Write a simple user-space program to test the paging framework you have created. Your program should allocate some memory and then use it. Check your program with the different page replacement algorithms you created in Task 2. Analyze the program's memory usage using the ^P tool you built in Task 3. This testing program should be named mmt.

 Be prepared to explain the fine details of your memory sanity test. Can you detect major performance differences between page replacement algorithms with it?  Make sure your test covers all aspects of your new framework, including for example the fork changes you made. Submission Guidelines

Make sure that your Makefile is properly updated and that your code compiles with no warnings whatsoever. We strongly recommend documenting your code changes with comments – these are often handy when discussing your code with the graders.

Due to our constrained resources, assignments are only allowed in pairs. Please note this important point and try to match up with a partner as soon as possible.

Submissions are only allowed through the submission system. To avoid submitting a large number of xv6 builds you are required to submit a patch (i.e. a file which patches the original xv6 and applies all your changes). You may use the following instructions to guide you through the process:

Back-up your work before proceeding!

Before creating the patch review the change list and make sure it contains all the changes that you applied and noting more. Modified files are automatically detected by git but new files must be added explicitly with the ‘git add’ command:

> git add . –Av; git commit –m “commit message”

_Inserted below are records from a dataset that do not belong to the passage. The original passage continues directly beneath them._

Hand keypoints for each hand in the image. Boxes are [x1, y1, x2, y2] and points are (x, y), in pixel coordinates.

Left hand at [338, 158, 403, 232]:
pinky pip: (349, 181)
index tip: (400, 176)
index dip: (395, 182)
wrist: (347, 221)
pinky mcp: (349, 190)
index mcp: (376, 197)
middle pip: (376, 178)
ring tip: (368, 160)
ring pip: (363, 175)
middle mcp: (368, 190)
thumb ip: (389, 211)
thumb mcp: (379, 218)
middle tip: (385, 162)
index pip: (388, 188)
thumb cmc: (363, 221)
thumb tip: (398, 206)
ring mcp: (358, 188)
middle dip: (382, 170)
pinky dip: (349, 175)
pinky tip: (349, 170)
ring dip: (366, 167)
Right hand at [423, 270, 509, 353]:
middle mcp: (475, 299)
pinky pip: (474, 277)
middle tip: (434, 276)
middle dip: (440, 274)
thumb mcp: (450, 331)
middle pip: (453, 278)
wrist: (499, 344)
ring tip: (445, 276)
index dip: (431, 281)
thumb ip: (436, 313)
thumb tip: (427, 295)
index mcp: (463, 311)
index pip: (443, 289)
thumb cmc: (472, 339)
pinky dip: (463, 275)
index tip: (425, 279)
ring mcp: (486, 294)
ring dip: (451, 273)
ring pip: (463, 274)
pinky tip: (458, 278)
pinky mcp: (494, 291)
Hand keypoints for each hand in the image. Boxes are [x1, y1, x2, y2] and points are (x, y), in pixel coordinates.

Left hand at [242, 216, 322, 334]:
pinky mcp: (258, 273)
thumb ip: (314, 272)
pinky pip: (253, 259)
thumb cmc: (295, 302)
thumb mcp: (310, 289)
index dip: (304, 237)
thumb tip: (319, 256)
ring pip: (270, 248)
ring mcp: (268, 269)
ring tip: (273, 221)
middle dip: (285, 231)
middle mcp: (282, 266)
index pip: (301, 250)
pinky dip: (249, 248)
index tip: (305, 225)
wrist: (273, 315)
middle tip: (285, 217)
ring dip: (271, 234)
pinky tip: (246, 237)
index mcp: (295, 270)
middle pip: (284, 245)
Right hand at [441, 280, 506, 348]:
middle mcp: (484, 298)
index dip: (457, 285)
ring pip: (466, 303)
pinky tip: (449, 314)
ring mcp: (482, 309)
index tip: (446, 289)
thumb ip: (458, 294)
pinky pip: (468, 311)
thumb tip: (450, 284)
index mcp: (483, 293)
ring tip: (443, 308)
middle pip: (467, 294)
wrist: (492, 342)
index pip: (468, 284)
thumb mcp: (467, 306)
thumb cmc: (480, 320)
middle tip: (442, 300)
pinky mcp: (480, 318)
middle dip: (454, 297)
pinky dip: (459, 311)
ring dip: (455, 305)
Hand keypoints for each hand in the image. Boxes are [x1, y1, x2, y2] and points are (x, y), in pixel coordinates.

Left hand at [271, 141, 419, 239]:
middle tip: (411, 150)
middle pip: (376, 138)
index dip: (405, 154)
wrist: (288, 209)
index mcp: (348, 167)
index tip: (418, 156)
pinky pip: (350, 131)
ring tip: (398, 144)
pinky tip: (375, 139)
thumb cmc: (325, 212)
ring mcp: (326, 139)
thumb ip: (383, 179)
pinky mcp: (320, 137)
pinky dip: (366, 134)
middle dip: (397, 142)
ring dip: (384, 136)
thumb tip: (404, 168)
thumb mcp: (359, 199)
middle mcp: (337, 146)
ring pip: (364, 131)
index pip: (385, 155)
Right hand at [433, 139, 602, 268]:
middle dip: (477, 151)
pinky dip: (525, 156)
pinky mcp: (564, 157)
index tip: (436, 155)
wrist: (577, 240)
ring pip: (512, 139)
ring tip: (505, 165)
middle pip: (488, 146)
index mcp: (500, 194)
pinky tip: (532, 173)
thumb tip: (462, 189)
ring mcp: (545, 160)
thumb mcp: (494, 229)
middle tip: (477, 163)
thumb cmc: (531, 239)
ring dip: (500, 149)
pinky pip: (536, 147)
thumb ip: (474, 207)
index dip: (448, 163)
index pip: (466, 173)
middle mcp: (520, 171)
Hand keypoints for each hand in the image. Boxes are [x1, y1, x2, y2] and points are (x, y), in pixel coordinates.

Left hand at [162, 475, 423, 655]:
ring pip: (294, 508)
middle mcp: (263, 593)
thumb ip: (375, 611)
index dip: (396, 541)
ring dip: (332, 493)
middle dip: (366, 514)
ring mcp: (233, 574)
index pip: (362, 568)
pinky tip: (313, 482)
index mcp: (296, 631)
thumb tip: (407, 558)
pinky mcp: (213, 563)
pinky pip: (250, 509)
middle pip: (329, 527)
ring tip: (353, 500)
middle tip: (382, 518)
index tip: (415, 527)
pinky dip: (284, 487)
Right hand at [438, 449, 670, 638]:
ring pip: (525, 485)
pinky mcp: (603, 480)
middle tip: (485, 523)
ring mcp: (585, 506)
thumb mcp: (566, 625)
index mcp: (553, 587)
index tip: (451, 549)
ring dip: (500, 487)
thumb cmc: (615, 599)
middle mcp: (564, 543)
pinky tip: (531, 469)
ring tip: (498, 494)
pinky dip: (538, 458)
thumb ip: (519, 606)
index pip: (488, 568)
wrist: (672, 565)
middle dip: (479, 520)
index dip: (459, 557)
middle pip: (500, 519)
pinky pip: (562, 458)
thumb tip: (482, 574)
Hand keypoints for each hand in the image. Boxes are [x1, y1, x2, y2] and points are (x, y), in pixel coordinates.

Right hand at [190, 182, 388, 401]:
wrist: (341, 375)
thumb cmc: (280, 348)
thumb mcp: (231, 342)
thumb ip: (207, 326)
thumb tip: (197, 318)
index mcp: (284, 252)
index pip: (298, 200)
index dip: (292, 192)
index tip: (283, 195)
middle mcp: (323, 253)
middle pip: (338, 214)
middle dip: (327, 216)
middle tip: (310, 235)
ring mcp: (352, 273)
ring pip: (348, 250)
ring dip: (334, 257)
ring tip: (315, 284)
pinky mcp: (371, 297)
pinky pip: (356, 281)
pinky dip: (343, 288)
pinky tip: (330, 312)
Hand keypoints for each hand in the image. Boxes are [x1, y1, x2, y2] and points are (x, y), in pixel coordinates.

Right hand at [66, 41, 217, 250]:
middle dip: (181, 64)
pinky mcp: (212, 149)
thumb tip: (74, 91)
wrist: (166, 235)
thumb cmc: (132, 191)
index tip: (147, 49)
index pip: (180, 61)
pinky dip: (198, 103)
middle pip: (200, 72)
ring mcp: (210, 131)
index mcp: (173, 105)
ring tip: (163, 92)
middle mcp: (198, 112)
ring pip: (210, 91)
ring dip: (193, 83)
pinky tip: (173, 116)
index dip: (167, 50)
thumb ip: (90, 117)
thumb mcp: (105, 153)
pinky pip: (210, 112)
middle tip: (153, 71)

At this point you may examine the differences (the patch):

> git diff origin

Once you are ready to create a patch simply make sure the output is redirected to the patch file:

> git diff origin > ID1_ID2.patch

 Tip: Although grades will only apply your latest patch, the submission system supports multiple uploads. Use this feature often and make sure you upload patches of your current work even if you haven’t completed the assignment.

Finally, you should note that the graders are instructed to examine your code on lab computers only!

We advise you to test your code on lab computers prior to submission, and in addition after submission to download your assignment, apply the patch, compile it, and make sure everything runs and works.